Saturday, July 7, 2012

ARod finally feels Jeter’s pain of betrayal


Alex Rodriguez must finally understand how his former pal and now frenemy Derek Jeter felt when ARod criticized him in Esquire all those years ago.

ARod is getting a taste of his ownmedicine after being called out by Hall of Famer Reggie Jackson in Sports Illustrated this week. The former New York Yankees great said ARod has no place in baseball’s hallowed Hall because of his use of performance-enhancing drugs. To be fair, Reggie took shots at plenty of people in the article, including many of his fellow members of the Hall and even one who died very recently in Gary Carter, which has earned Jackson plenty of criticism. But the shots at ARod got the most attention because they are both members of the Yankees organization and supposedly friends and because anything involving ARod is controversial.

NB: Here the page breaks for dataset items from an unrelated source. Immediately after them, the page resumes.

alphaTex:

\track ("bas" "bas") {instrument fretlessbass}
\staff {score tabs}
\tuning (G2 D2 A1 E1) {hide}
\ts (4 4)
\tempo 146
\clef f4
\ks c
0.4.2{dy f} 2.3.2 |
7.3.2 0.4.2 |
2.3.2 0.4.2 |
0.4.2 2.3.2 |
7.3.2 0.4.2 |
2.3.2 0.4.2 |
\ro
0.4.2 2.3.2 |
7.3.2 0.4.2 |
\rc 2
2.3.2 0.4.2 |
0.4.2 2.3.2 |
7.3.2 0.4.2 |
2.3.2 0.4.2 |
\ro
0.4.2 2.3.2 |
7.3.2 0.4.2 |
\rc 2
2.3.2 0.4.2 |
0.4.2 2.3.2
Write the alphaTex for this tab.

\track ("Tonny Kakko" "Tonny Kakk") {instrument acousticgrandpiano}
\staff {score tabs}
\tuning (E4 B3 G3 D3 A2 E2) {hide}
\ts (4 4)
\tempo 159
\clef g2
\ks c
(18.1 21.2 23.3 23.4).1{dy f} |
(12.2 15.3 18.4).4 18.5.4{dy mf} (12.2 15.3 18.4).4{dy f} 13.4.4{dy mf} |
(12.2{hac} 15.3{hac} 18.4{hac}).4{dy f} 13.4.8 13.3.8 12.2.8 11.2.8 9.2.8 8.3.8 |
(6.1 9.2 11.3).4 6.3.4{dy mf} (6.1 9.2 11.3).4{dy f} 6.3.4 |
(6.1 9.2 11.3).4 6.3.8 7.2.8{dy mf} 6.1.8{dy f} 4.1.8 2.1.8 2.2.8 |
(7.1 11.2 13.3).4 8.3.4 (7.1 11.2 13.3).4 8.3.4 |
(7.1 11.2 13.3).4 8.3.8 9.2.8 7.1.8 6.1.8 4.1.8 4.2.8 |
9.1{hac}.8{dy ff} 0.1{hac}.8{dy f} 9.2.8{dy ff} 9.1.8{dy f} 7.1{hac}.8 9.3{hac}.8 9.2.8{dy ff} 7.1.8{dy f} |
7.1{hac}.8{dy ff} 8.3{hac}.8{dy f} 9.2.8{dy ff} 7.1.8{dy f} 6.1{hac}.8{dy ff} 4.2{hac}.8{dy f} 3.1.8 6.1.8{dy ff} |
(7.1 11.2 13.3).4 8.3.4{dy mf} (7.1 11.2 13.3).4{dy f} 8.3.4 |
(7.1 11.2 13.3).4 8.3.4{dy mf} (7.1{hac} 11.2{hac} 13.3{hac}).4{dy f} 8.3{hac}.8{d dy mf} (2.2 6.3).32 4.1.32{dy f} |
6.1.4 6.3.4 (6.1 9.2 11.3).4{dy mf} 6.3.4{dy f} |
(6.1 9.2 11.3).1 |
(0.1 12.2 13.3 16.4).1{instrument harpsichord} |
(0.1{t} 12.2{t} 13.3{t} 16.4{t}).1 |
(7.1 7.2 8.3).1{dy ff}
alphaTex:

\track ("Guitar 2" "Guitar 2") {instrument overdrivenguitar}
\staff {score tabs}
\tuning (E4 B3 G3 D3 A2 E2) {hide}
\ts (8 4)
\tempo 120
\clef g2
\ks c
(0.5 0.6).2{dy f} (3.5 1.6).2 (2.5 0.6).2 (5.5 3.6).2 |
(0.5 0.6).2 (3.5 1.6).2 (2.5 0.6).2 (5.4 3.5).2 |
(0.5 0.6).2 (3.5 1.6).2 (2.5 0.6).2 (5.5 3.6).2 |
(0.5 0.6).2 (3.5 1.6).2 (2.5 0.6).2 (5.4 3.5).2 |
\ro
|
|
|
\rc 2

The Yankees third baseman invoked the “with friends like that who needs enemies” line before declining to talk about the impact of these comments on his relationship with Jackson. But he is clearly pissed off, as he has every right to be. Jackson has every right to express his opinion that the PED users should not be allowed in the Hall, an opinion shared by me and many other baseball observers. I even give Reggie credit for daring to say what many of his fellow Hall of Famers are probably thinking. But given Jackson’s position as special advisor for the Yankees, it was probably unwise for him to have specifically targeted ARod, even if he is right.

I doubt ARod and Reggie were ever as close as ARod used to be with Jeter. Remember, Jeter opened up his home to his pal when ARod was with the Seattle Mariners and visiting New York to play against the Yankees. I vividly remember a video of the two of them teasing each other (Jeter jokingly once sent ARod a signed Derek Jeter baseball card as a gift). But ARod ruined that relationship completely when he took those shots at Jeter in that Esquire article.

ARod made some ill-advised and insensitive comments about how Jeter was never the threat another team worried about when facing the Yankees. Jeter was blindsided and deeply hurt by the comments and never really forgave ARod. Most of their conflict in the latter years was not about the Esquire article, but about Jeter’s annoyance with ARod’s vanity and selfish ways, according to Ian O’Connor’s terrific book The Captain. But that Esquire article broke their friendship. ARod now knows how it feels to be publicly stabbed in the back by someone you considered a friend.

Reggie better hope ARod is a lot moreforgiving than Jeter is. But as they say, what goes around comes around.